*** Opening of DOCUMENT SEGMENT ***

RhythmPro has an appealing interface that makes the application a pleasure to work with.
Whilst it has a fairly standard interface for rhythm programming it has good methods of feedback to the user and that’s important when working in a small form factor.
Also, the metronome function is implemented very well indeed.
I think I did use this app for a while, but not too long. It looks nice, and has a MIDI import / export (which is great if you own a PC) but it hasn’t been maintained sadly. It would have been nice if it was.
This is what PalmGear says about the app:
“MelodyPad is a musical application for Palm(TM) handheld devices for playing, creating, editing and storing songs or melodies on the handheld. You can simply use MelodyPad as a pocket keyboard, or record songs and melodies as you play. Powerful editing features allow you to capture all nuances and make the melody exactly the way you want it. Complete documentation is included. A conduit to download MelodyPad songs and MIDI export will be available soon. Please see product website for MIDI samples.
1.0 (1/02/02) – In this update, a conduit to download MelodyPad files from the the handheld to a PC has been added, along with a utility for generating MIDI files from the downloaded MelodyPad files. Please see the README.TXT files in the zip for details.”

*** Close of DOCUMENT SEGMENT ***
*** Opening of DATASET EXTRACT ***

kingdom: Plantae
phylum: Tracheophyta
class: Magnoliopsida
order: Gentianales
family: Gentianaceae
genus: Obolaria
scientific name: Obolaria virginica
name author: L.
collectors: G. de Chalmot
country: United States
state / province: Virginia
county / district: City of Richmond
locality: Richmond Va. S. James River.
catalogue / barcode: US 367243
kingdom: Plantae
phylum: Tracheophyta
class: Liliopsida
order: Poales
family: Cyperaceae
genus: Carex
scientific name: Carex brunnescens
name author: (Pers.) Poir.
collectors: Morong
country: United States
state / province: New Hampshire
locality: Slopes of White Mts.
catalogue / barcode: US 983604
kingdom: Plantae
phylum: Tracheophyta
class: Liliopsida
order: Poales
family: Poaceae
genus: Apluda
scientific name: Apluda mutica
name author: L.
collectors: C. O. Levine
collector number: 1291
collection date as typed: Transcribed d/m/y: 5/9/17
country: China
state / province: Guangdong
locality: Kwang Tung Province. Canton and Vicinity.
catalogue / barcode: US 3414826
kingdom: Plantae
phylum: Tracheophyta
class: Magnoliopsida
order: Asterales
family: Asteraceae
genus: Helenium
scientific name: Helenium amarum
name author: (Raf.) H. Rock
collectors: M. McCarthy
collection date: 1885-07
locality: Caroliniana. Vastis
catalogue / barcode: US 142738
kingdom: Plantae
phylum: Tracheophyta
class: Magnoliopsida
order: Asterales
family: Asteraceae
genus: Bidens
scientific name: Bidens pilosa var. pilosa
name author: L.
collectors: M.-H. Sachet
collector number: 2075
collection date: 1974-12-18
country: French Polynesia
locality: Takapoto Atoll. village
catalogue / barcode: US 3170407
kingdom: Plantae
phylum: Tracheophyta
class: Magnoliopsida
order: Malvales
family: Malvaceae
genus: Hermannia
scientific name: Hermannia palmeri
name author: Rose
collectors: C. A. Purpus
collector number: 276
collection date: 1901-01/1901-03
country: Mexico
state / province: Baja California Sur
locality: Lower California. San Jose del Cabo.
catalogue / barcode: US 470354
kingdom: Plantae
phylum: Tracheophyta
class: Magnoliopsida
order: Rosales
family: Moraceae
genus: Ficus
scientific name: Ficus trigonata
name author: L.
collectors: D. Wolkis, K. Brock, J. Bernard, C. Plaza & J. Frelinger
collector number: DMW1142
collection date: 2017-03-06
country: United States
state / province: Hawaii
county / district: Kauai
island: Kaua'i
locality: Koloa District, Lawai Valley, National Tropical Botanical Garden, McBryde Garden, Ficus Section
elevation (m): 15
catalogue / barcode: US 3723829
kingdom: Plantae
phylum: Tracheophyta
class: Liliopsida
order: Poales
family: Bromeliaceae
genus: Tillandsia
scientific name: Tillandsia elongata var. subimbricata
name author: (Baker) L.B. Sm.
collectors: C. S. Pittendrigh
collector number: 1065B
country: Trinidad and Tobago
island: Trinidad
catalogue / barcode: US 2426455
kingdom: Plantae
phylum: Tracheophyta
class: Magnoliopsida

*** Close of DATASET EXTRACT ***

■ TASKS TO COMPLETE:
**a.** Reproduce the part of the Palm music app text starting at "RhythmPro has an" and ending at "nice if it was.".
**b.** Write the next part of the Palm music app text, picking up right after its final sentence.
The data is separate from the Palm music app text.

■ RESULTS FOR THE EXERCISE:
**a.**
RhythmPro has an appealing interface that makes the application a pleasure to work with.
Whilst it has a fairly standard interface for rhythm programming it has good methods of feedback to the user and that’s important when working in a small form factor.
Also, the metronome function is implemented very well indeed.
I think I did use this app for a while, but not too long. It looks nice, and has a MIDI import / export (which is great if you own a PC) but it hasn’t been maintained sadly. It would have been nice if it was.

**b.**
Theremini emulates a Theremin using the speaker in Palm devices and the pen to control amplitude and frequency. It is also able to control MIDI sound modules in real time.
Theremini is of course the predecessor to AxisPad from miniMusic. It is a fantastic little application and one of the first I ever used on my palm. As it worked with external MIDI devices I used to use it with my old Swivel Systems SG20 module. I do miss that old MIDI module, I wish I’d kept it now, they’re pretty much impossible to get hold of these days, I don’t think I’ve seen one on eBay for years.
Theremini is one of those applications that you just have to play with once in a while. For the same reason I love AxisPad, and I’m really looking forward to when it can record and export as well.
Theremini is really worth a try if you’ve never played with an app like it, and you should check out Pete Moss’ web site too, as it is quite an interesting place!
ThumbMusic is a digital kalimba, the application requires at least a Palm III with OS 3.0. It is a really small app running in about 3k of memory. If you click on the title of the post you’ll go to a web page about the app and there you can download the source code for it too.
I use this on my clie T425. Which is an old OS4 device, in fact a monochrome one at that, but fine for running older palm applications that won’t run in OS5.
I saw this app on PalmInfoCenter. I’ve never been keen on ringtones and ringtone apps, but as this is freeware I thought it might be fun to try out.
This small freeware app allows you to select a MP3 file and add it to your ringtone list in Sounds. It also features a file splitter so you can use a section of a song instead of the whole song. A drawback to this is that it copies the file to main memory and can be a memory hog. Usage of the files does not require the app to be installed.
Note: This app does NOT convert a MP3 to MIDI. It only adds a MP3 into the sounds list.